InsurTech funding roughly stable in Q3 2022 as seed-funding appetite returns

InsurTech-funding-roughly-stable-in-Q3-2022-as-seed-funding-appetite-returns

$2.35 billion of global InsurTech-sector investment was made in Q3 2022, just 2.5% down from Q2’s total, but the headline figure masks significant dynamics. Early-stage funding soared by 48.1% quarter on quarter, driven by the second-highest quarterly number of seed-funding deals ever. At the other end of the spectrum, P&C insurTechs garnered $1.2 billion in mega-round funding through investments of $100 million or greater, double that of Q2, according to the latest quarterly Global InsurTech Report from Gallagher Re., the global reinsurance broker.

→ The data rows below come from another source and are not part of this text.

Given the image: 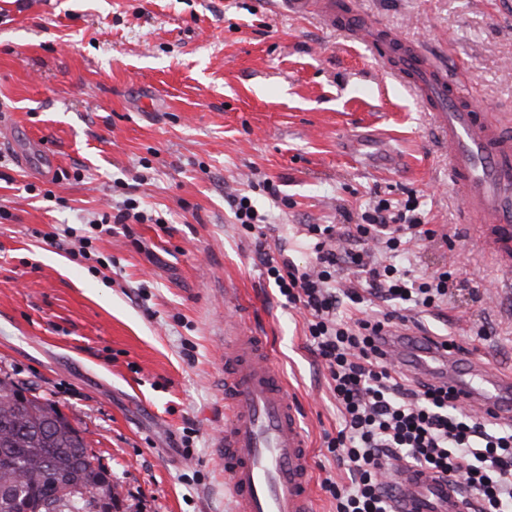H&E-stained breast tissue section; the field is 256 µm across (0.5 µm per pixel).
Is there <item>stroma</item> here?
Listing matches in <instances>:
<instances>
[{"mask_svg":"<svg viewBox=\"0 0 512 512\" xmlns=\"http://www.w3.org/2000/svg\"><path fill=\"white\" fill-rule=\"evenodd\" d=\"M356 2L512 120V0ZM33 139L52 174L22 164ZM266 177L279 198L255 189ZM244 192L275 226L271 252L300 268L305 225L357 224L375 198L398 210L416 194L437 236L402 263H455L460 284L411 330L463 345L458 373L512 371V269L464 222L427 108L364 45L280 0H0V376L79 425L117 512H233L216 443L235 321L267 337L302 408L317 512L333 510L326 475L347 479L324 447L336 406L304 315L230 211ZM130 193L159 223L91 227ZM78 235L94 259L69 258Z\"/></svg>","mask_w":512,"mask_h":512,"instance_id":"obj_1","label":"stroma"}]
</instances>
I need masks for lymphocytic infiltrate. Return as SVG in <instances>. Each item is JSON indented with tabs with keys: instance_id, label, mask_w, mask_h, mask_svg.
I'll use <instances>...</instances> for the list:
<instances>
[{
	"instance_id": "obj_1",
	"label": "lymphocytic infiltrate",
	"mask_w": 512,
	"mask_h": 512,
	"mask_svg": "<svg viewBox=\"0 0 512 512\" xmlns=\"http://www.w3.org/2000/svg\"><path fill=\"white\" fill-rule=\"evenodd\" d=\"M230 208L253 235L269 282L304 311L305 335L326 371L339 424L324 443L349 475L345 484L330 476L322 482L334 512H394L399 487L388 481L386 469L396 464L447 476L473 512H512V422L490 412L473 414L446 384L406 374L377 341L402 312L439 307L456 279L451 267L415 278L393 260L371 256L375 246L394 259L433 240L416 204L395 214L381 200L363 223L307 225L314 260L303 272L267 249L263 227L269 217L249 196H232ZM346 268L355 271L356 285L338 280ZM375 300L389 304V311L369 315L364 304Z\"/></svg>"
}]
</instances>
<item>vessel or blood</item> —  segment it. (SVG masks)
<instances>
[{
    "instance_id": "1",
    "label": "vessel or blood",
    "mask_w": 512,
    "mask_h": 512,
    "mask_svg": "<svg viewBox=\"0 0 512 512\" xmlns=\"http://www.w3.org/2000/svg\"><path fill=\"white\" fill-rule=\"evenodd\" d=\"M288 12L312 15L330 29L363 37L365 23L339 0H281ZM394 77L423 98L448 148V179L462 198L497 264L512 263V132L489 119L447 80L440 61L416 46L397 58L379 52ZM461 400L482 411L503 412L512 373H480L477 381L451 380ZM224 434L218 448L234 512H316L310 492V457L298 406L275 368L264 337L243 326L224 338ZM402 494L397 512H468L447 479L419 469L395 470Z\"/></svg>"
}]
</instances>
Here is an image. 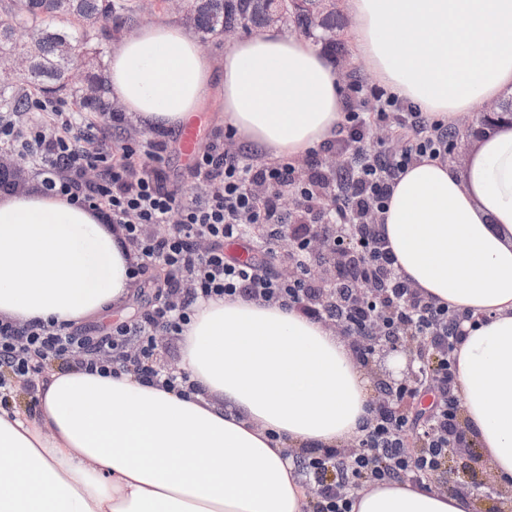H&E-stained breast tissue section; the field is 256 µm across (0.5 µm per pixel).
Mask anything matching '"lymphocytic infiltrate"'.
<instances>
[{
  "label": "lymphocytic infiltrate",
  "instance_id": "lymphocytic-infiltrate-1",
  "mask_svg": "<svg viewBox=\"0 0 512 512\" xmlns=\"http://www.w3.org/2000/svg\"><path fill=\"white\" fill-rule=\"evenodd\" d=\"M345 103L335 137L308 152L306 174L297 173L292 163H261L213 141L194 159L204 192L190 199L169 186L157 167L165 141L99 143L94 123L51 99L29 103L52 112L47 124H27L21 114L1 112L0 144L27 160L41 192L89 208L122 228L137 255L132 278L151 266L164 277L154 285L153 303L138 318L92 333L65 324L0 319V395L18 384L35 388L43 368L55 359L72 360L89 373L131 374L177 389L184 377L156 366L157 337L181 336L198 300L277 303L298 308L312 321L344 326L362 364L371 358L377 335L395 346L413 335L427 336L439 351L436 359L421 360L415 382L377 379L376 399L368 404L354 452L310 446L296 455L301 474L316 484L312 512H352L356 492L367 485H426L441 479L449 442L466 436L458 424L452 355L463 316L416 295L397 273L380 215L399 175L421 158H445L454 131L384 88H366L354 74L348 77ZM375 129L382 136L371 152L365 142ZM326 153L341 156V164L327 168ZM285 189L295 197L294 208L280 204ZM159 224L167 225L165 235L153 233ZM340 224L353 225L352 235L337 234ZM288 232L298 252H305L316 234L324 240L326 258H340L330 301H322L315 272L304 263L290 273L268 270L269 256ZM250 236L261 247L248 261L225 255V244ZM431 377L440 381L436 400L413 413L416 394ZM411 438L418 445L412 455L406 451ZM330 471L336 475L332 483L325 480Z\"/></svg>",
  "mask_w": 512,
  "mask_h": 512
}]
</instances>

Despite the mega-rounds, average deal size fell 7.6% to $20.42 million in Q3. The decline reflects the volume of early-stage funding; total deal count was up 6.1%, to 140 deals. The effect was most pronounced in L&H funding, which slid from $917.85 million in Q2 to $579.19 million in Q3. Deal size in that segment slumped 38.6% to $15.24 million in Q3, averaged over 51 deals (compared to 40 in Q2). Total funding of P&C InsurTechs was up 18.8% to $1.77 billion. (Re)insurers made 24 investments, pushing the market towards a three-year high for strategic funding in 2022.

Dr Andrew Johnston, Global Head of InsurTech at Gallagher Re, said: “Third-quarter investments this year were made at a particular inflection point for the global InsurTech sector. Pressure is mounting on those companies that sold the idea of endless growth to secure funds. The extent to which some founders truly believed they could grow their businesses (to the degree they were indicating) in our industry will always be a topic for discussion, but it seems very clear now that the era of rushed growth for growth’s sake at the expense of profitability is coming to a close.

“Hubristic rhetoric around ‘disruption’ is declining in sequence with the growing realisation that profitable carriers (no matter how ‘outdated’), intermediaries, and traditional markets are to be supported, not displaced. Genuine disruption has been extremely limited despite almost $50 billion of global InsurTech investment. Success has typically come only in areas where incumbents have been embraced and respected. Meanwhile, there’s increasing pressure on risk-originating InsurTechs operating as MGAs to begin partaking in the process of retaining risk, which in practice makes them more like incumbents.”